Глаза генерала метали молнии, но он перестал обращаться с молодым офицером, как с посторонним. Теперь он заговорил, хотя и гневно, но обращаясь к своему внуку:
— Ни слова более, Михаил! Я не привык, чтобы со мною говорили в таком тоне! Что ты осмеливаешься поставить в вину?
— То, что я могу доказать, потому что это — правда! — ответил Михаил, твердо выдерживая грозный взгляд Штейнрюка. — Вам было бы нетрудно отдать мальчика-сироту в какое-нибудь дальнее учебное заведение, где о нем не было бы ни слуху, ни духу, но где он по крайней мере мог бы стать пригодным для чего-нибудь в жизни. Только вот именно он не должен был стать пригодным к чему бы то ни было! Поэтому его обрекли на жизнь среди грубых, низких людей, на побои и ругань, и все воспитание клонилось лишь к тому, чтобы подавить в нем все духовные способности и превратить в грубого, придурковатого парня, которому было бы как раз по плечу прозябать всю жизнь где-нибудь в лесах! Тогда была бы совершенно исключена опасность, что я когда-либо приближусь к благородному кругу графов Штейнрюков, тогда я должен был бы быть благодарен и за то, что мне дали возможность вести хоть крестьянскую жизнь. Чужая рука вырвала меня из этого ужаса, чужому я обязан воспитанием, положением в жизни, всем, а кровным родным я мог быть обязан лишь духовной гибелью!
Казалось, Штейнрюк онемел от этой неслыханной дерзости, но было и еще кое-что, лишавшее его дара слова. Когда-то давно ему уже пришлось выслушать нечто подобное из уст деревенского пастыря, теперь тот же упрек был брошен ему прямо в лицо с пламенной энергией. Хотя обыкновенно граф Михаил Штейнрюк был не из тех, кто отвечает молчанием на оскорбления, но тут, сознавая справедливость упрека, он не находил слов. Прежде он как-то не отдавал себе ясного отчета в правильности своего образа действий, но теперь прошлое предстало перед ним, словно в зеркале, и отраженная картина была уж слишком неприглядна.
— По-видимому, ты до сих пор еще не забыл воспитания Вольфрама! — резко сказал он наконец. — Уж не собираешься ли ты снова устроить мне сцену, как тогда?
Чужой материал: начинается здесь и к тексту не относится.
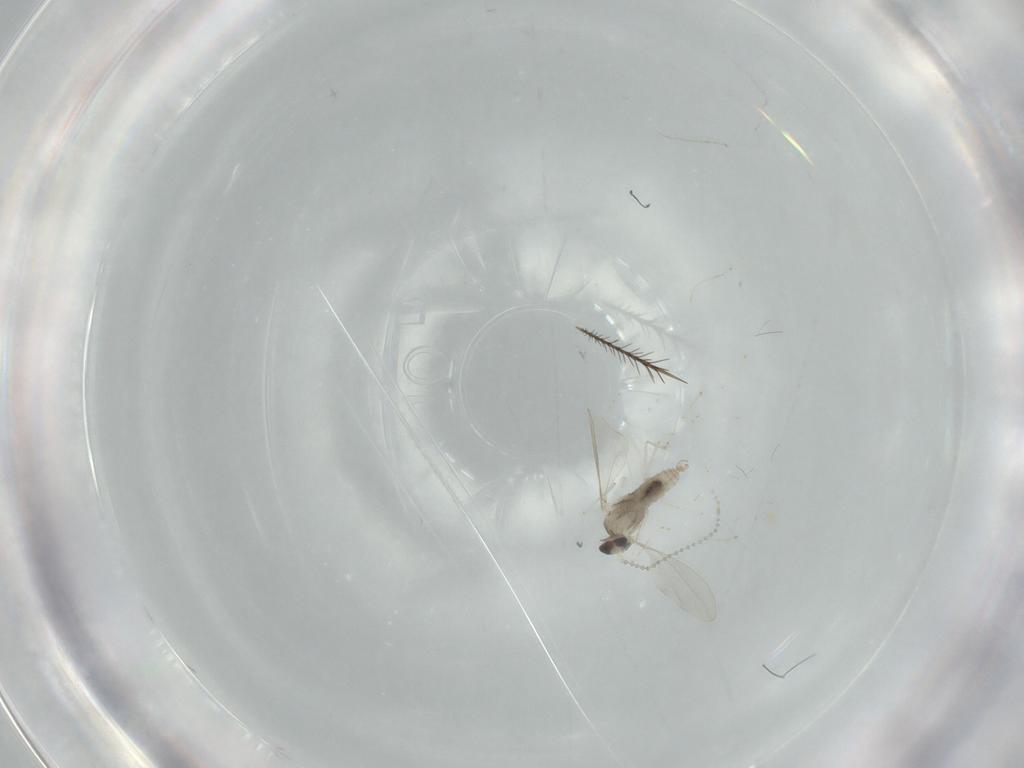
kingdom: Animalia
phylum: Arthropoda
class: Insecta
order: Diptera
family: Cecidomyiidae
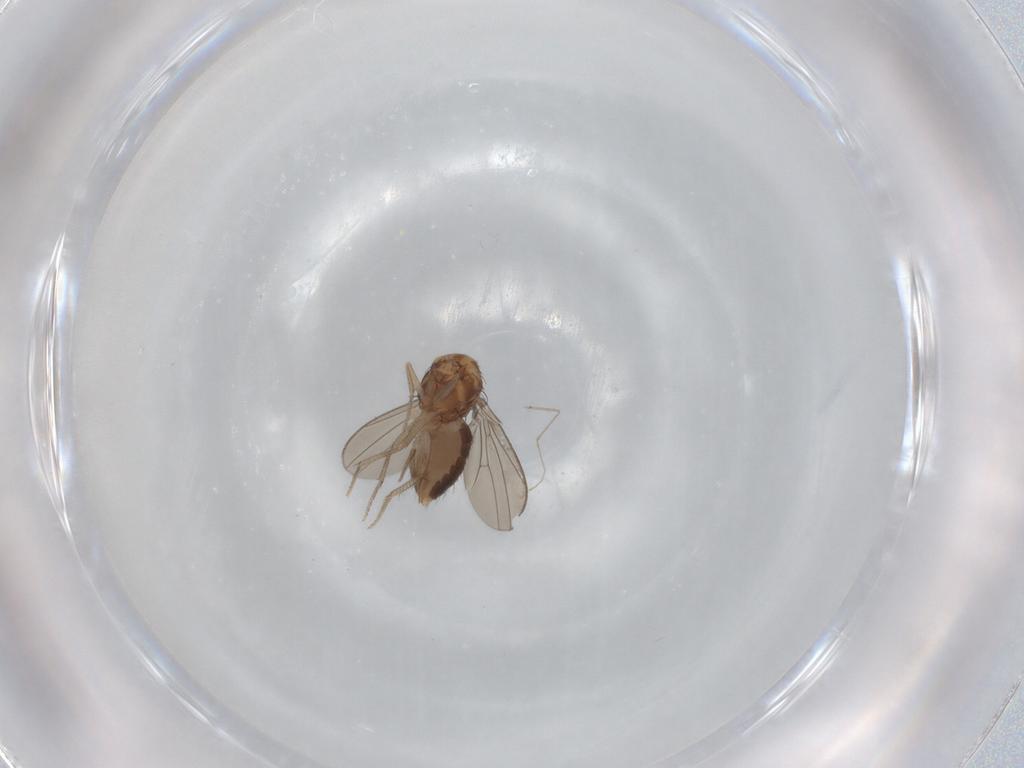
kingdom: Animalia
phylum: Arthropoda
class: Insecta
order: Diptera
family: Drosophilidae
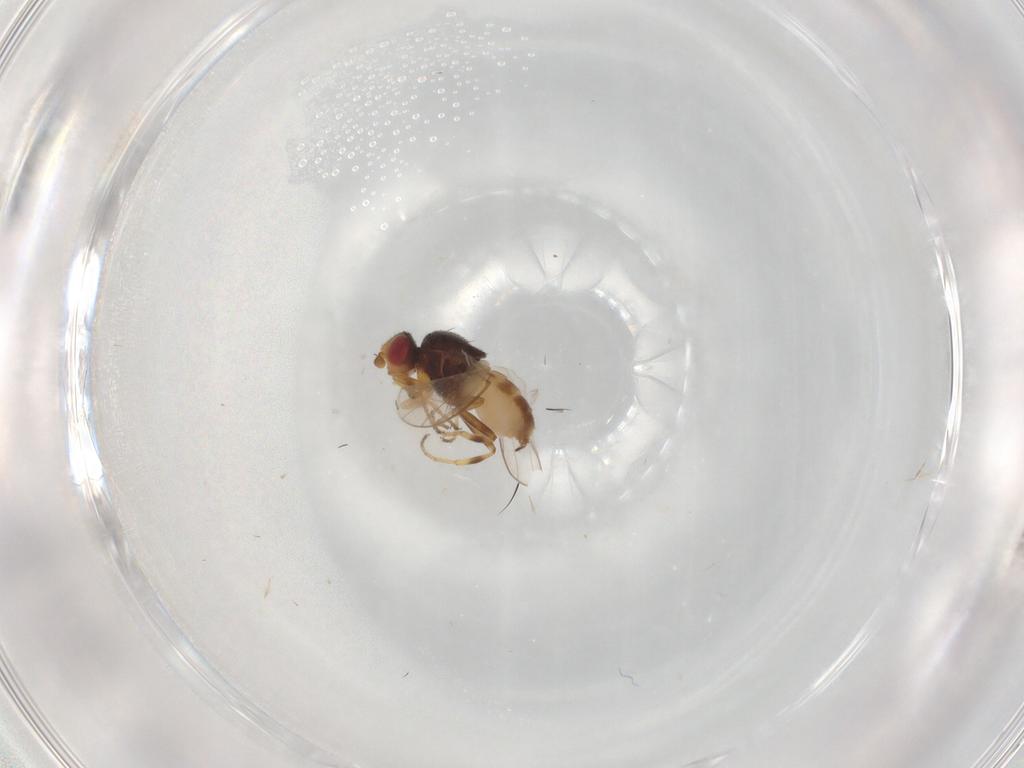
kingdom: Animalia
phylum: Arthropoda
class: Insecta
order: Diptera
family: Chloropidae
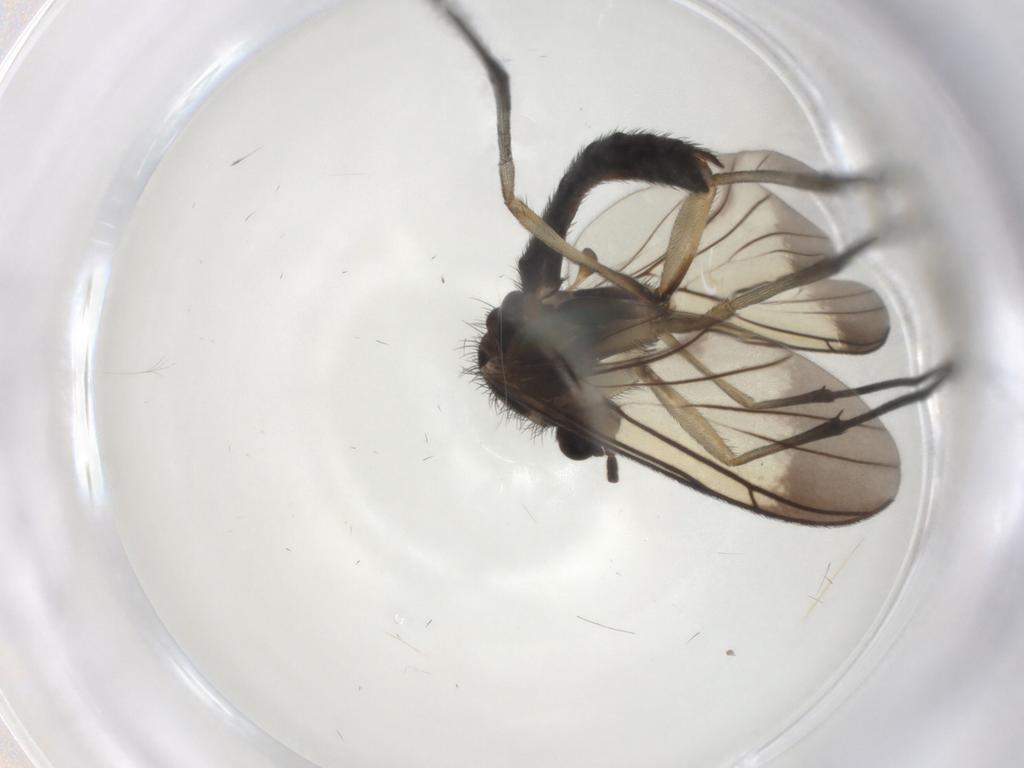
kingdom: Animalia
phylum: Arthropoda
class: Insecta
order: Diptera
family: Keroplatidae
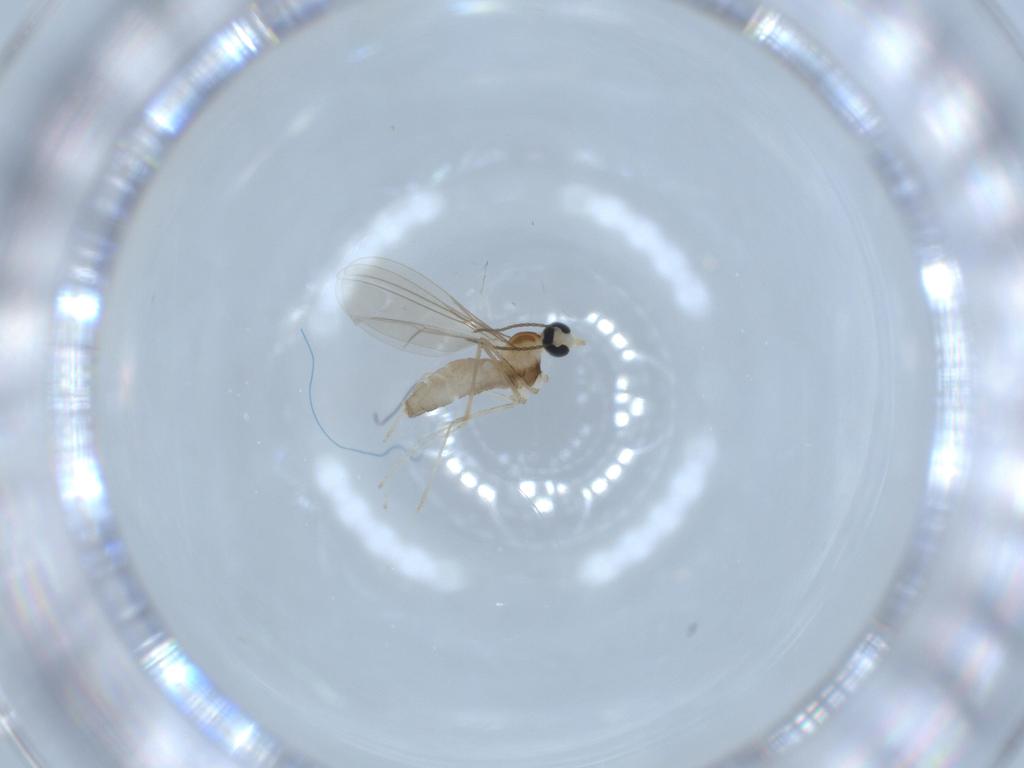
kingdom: Animalia
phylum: Arthropoda
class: Insecta
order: Diptera
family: Cecidomyiidae
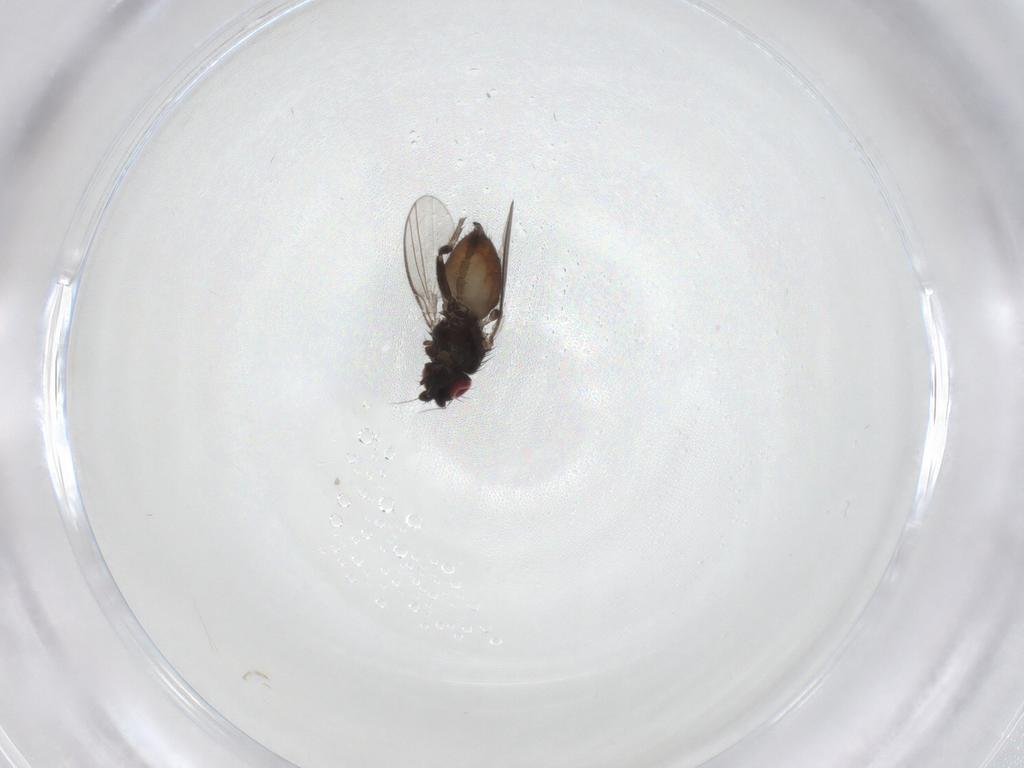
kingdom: Animalia
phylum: Arthropoda
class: Insecta
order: Diptera
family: Milichiidae
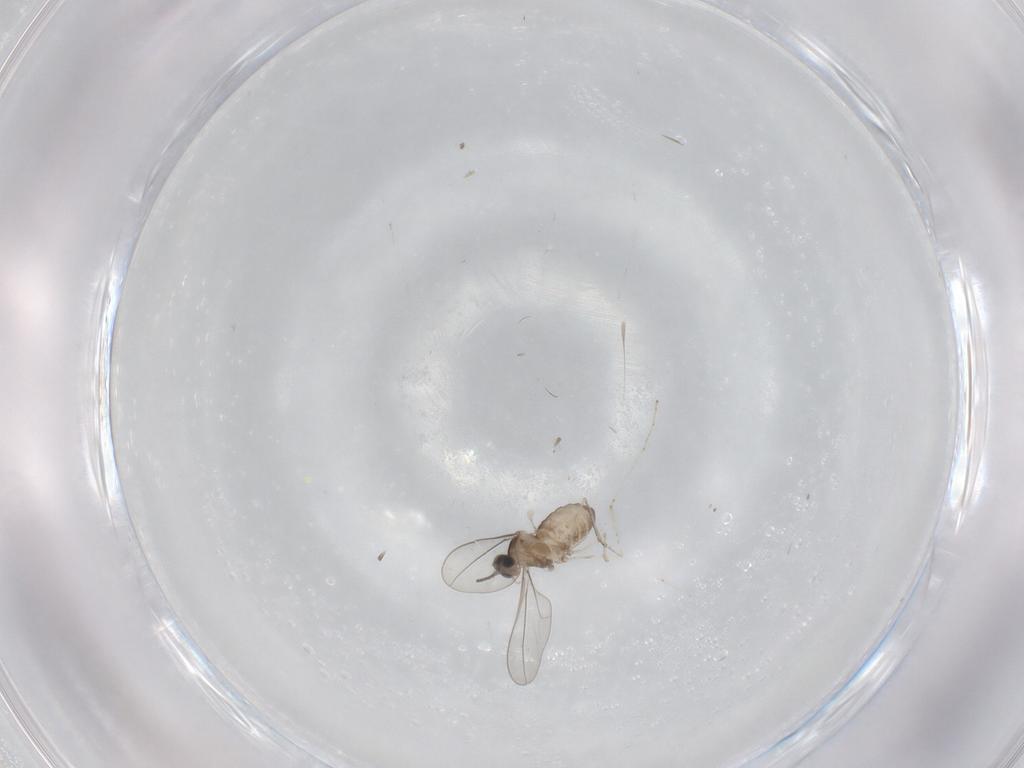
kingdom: Animalia
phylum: Arthropoda
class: Insecta
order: Diptera
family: Cecidomyiidae
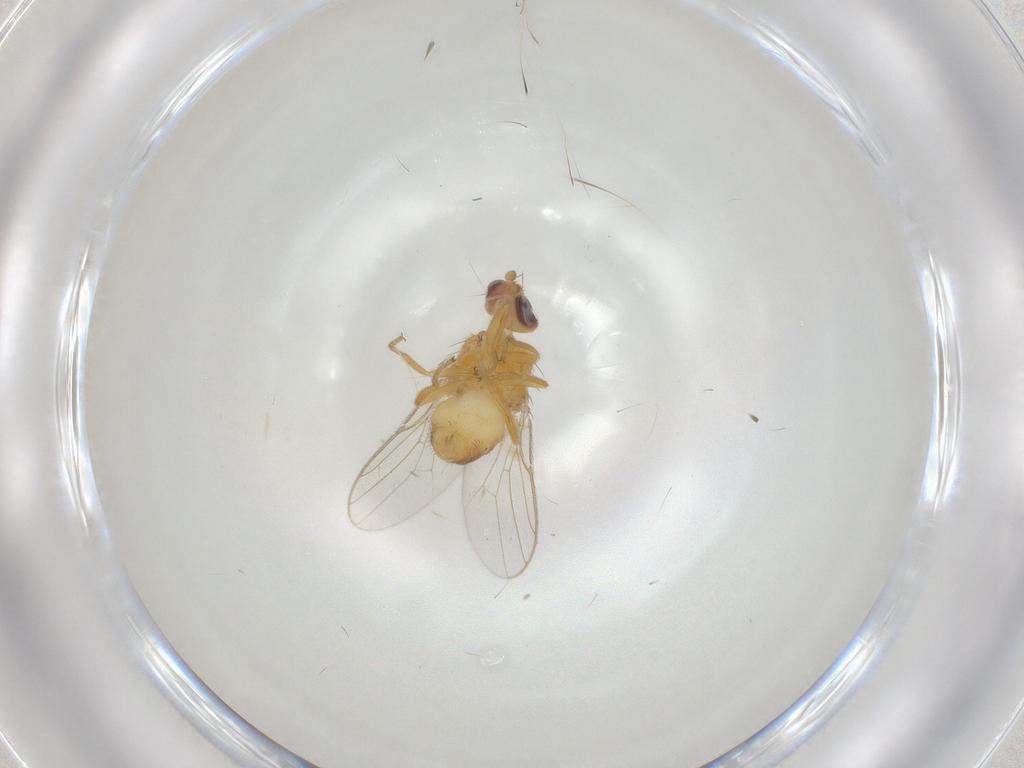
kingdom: Animalia
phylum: Arthropoda
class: Insecta
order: Diptera
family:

Граф не мог придумать ничего худшего, как вызвать воспоминание о сцене в Штейнрюке. С тех пор прошло десять лет, но у Михаила при воспоминании об этой сцене вскипела вся кровь.
— Тогда вы назвали меня вором! — крикнул он. — Без доказательств, без расследования, на основании беспочвенного подозрения! Любому лакею вы позволили бы оправдаться, но ваш внук без всяких околичностей был выставлен преступником. Да, тогда я схватился за первое, попавшее мне под руку и могущее служить орудием. Тогда я не знал, что оскорбителем был мой дед, но с той минуты, когда я узнал об этом, во мне пробудилась пламенная жажда отмщения!
— Михаил! — грозно крикнул генерал. — Ни слова более в этом тоне, который не уместен ни по отношению к начальнику, ни по отношению к отцу твоей матери! Я запрещаю тебе говорить со мной в таком тоне, и ты должен подчиниться!
Обыкновенно все смерялось, когда граф говорил таким образом, но здесь ему пришлось натолкнуться на другую, не менее сильную волю. Правда, Михаил усилием воли заставил себя успокоиться, но его голос зазвучал теперь еще более холодно и властно, ничего не потеряв в энергии.
— Слушаю-с, ваше превосходительство! Я не искал этого разговора, он был силой навязан мне, но надеюсь, что теперь вы освободились от опасений за возможность претензий с моей стороны на родственную связь с вами. Вы так высоко возноситесь над обыкновенными людьми со своим древним родословным деревом! Своего единственного ребенка, осмелившегося пойти наперекор родовой гордости, вы оттолкнули недрогнувшей рукой и вычеркнули из жизни. Но ваш герб не так недосягаем, как солнце в небе, и, быть может, настанет день, когда на нем заведется пятно, которое вы не сможете удалить. Тогда вы почувствуете, что значит страдать за чужую вину, тогда вы поймете, каким безжалостным судьей были вы к моей матери! Могу я считать прием оконченным?
Он опять стоял в строгой позе солдата.
Генерал ничего не ответил. При последних словах Михаила его вдруг охватил невольный ужас, как будто они были мрачным пророчеством. Он молча кивнул Роденбергу, и тот вышел, ни разу не обернувшись назад.